Hoje eu entendo que nada foi mais importante para a nossa relação do que o afastamento. Sim, porque a nossa relação começou fácil demais. Eu me deixava levar, não achava a rotina ruim, nem boa, não costumava questionar as coisas. Era muito nova pra isso, tinha pouca experiência, nenhuma referência. E tudo ia bem, bem sem sal.

Foi preciso me afastar de você, Brasília, para me aproximar com mais verdade e mais presença. Não sei se vamos precisar de outra separação tão longa assim de novo. Mas, hoje, reconheço no afastamento-aproximação o movimento cíclico e permanente que não só vai, como deve nos acompanhar sempre, para o bem da nossa relação.

Reconheço esse processo nas minhas viagens de férias. Sair de você é tão importante pra mim quanto voltar pra você, porque hoje entendo que lugar nenhum do mundo me faz me sentir assim: em casa. E o afastar não precisa ser necessariamente geográfico. Pode ser um distanciamento de olhar, uma pausa para balanço.
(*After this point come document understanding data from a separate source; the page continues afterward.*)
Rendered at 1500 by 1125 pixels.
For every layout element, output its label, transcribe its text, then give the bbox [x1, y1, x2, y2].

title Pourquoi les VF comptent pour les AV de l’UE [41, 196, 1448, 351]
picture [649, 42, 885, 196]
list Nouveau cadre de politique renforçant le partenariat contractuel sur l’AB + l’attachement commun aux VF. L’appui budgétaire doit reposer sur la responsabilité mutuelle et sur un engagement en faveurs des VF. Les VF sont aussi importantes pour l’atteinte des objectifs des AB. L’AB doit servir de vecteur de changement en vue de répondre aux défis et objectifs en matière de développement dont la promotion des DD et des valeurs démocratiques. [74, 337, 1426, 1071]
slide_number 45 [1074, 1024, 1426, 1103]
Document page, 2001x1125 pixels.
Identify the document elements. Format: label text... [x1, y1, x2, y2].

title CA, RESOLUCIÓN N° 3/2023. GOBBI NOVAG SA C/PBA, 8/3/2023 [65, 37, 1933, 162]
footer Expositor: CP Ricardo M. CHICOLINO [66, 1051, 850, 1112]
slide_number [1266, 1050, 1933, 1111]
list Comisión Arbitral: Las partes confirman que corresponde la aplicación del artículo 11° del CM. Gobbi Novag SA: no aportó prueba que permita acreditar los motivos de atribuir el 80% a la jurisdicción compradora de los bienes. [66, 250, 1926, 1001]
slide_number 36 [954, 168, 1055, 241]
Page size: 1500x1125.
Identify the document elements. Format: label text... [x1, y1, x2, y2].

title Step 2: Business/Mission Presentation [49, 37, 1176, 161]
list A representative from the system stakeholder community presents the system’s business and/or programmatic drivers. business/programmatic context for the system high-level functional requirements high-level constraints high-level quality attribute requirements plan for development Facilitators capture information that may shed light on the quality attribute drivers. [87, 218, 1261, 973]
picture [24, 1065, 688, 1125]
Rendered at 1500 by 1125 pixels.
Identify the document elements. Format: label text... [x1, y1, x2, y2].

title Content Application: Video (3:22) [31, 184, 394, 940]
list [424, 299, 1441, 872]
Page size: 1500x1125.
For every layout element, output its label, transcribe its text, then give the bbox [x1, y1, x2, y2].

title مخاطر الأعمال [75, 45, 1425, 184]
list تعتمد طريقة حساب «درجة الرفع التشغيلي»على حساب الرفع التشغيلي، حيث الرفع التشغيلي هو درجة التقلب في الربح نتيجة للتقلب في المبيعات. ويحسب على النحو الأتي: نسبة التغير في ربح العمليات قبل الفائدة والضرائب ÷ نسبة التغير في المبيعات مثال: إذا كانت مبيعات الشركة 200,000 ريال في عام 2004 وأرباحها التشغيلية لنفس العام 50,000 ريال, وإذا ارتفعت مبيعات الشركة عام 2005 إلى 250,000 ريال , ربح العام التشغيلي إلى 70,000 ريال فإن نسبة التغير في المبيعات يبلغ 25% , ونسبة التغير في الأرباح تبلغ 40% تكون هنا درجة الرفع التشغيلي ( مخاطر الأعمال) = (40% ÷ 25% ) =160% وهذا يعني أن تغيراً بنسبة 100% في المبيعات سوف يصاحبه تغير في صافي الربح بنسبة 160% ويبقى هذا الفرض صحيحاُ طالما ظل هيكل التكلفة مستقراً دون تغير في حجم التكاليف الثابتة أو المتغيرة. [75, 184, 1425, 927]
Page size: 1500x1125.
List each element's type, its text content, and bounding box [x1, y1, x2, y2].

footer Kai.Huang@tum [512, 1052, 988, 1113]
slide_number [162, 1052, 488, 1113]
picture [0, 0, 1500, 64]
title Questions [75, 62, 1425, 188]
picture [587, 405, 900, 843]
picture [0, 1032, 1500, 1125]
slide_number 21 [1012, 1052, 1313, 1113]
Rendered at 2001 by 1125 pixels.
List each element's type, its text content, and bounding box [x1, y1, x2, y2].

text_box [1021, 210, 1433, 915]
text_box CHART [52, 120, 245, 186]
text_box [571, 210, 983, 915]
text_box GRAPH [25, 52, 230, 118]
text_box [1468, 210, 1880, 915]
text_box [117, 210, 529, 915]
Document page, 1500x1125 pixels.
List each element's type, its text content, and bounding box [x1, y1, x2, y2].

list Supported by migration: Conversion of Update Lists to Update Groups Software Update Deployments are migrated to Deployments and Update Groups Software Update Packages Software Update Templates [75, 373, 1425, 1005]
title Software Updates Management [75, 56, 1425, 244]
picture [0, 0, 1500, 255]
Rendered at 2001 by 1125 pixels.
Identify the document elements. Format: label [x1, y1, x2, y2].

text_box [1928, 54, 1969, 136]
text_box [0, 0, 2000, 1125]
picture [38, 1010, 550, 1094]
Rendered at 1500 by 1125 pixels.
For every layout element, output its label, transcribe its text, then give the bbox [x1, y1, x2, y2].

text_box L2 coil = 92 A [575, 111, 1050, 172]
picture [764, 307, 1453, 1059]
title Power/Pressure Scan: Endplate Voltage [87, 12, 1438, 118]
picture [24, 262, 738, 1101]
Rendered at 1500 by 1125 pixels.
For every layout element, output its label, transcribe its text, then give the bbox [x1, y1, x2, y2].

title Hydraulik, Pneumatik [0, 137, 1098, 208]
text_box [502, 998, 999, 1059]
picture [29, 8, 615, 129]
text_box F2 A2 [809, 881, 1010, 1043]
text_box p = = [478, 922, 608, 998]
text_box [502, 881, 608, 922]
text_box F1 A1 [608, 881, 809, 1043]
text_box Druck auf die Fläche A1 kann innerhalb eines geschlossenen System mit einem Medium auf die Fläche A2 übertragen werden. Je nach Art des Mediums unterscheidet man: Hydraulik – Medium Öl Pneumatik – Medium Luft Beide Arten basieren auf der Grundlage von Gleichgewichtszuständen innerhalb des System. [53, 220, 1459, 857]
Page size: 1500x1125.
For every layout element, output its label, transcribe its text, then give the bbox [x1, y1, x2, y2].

Neste ano tive uma conversa com um lama budista que ficou em mim por muito tempo. Estávamos hospedados na mesma casa e abrimos uma cerveja antes de dormir (sim, lama bebe cerveja, mas só uma – ele é sábio). Estava filosofando sobre dúvidas existenciais, quando ele me chamou a atenção para o movimento de afastamento-aproximação, que é constante em toda e qualquer relação duradoura.

“É importante saber que o afastamento não é uma rejeição ao outro, pelo contrário”, ele me disse. Pelo contrário? Sim, pelo contrário. Em algum momento, é preciso afastar o olhar do outro e focar a atenção em si. O que vem depois, te garanto, pode ser muito melhor e verdadeiro. Viu, Brasília? Tenha um pouco de paciência com as minhas pausas. Eu vou, mas eu volto.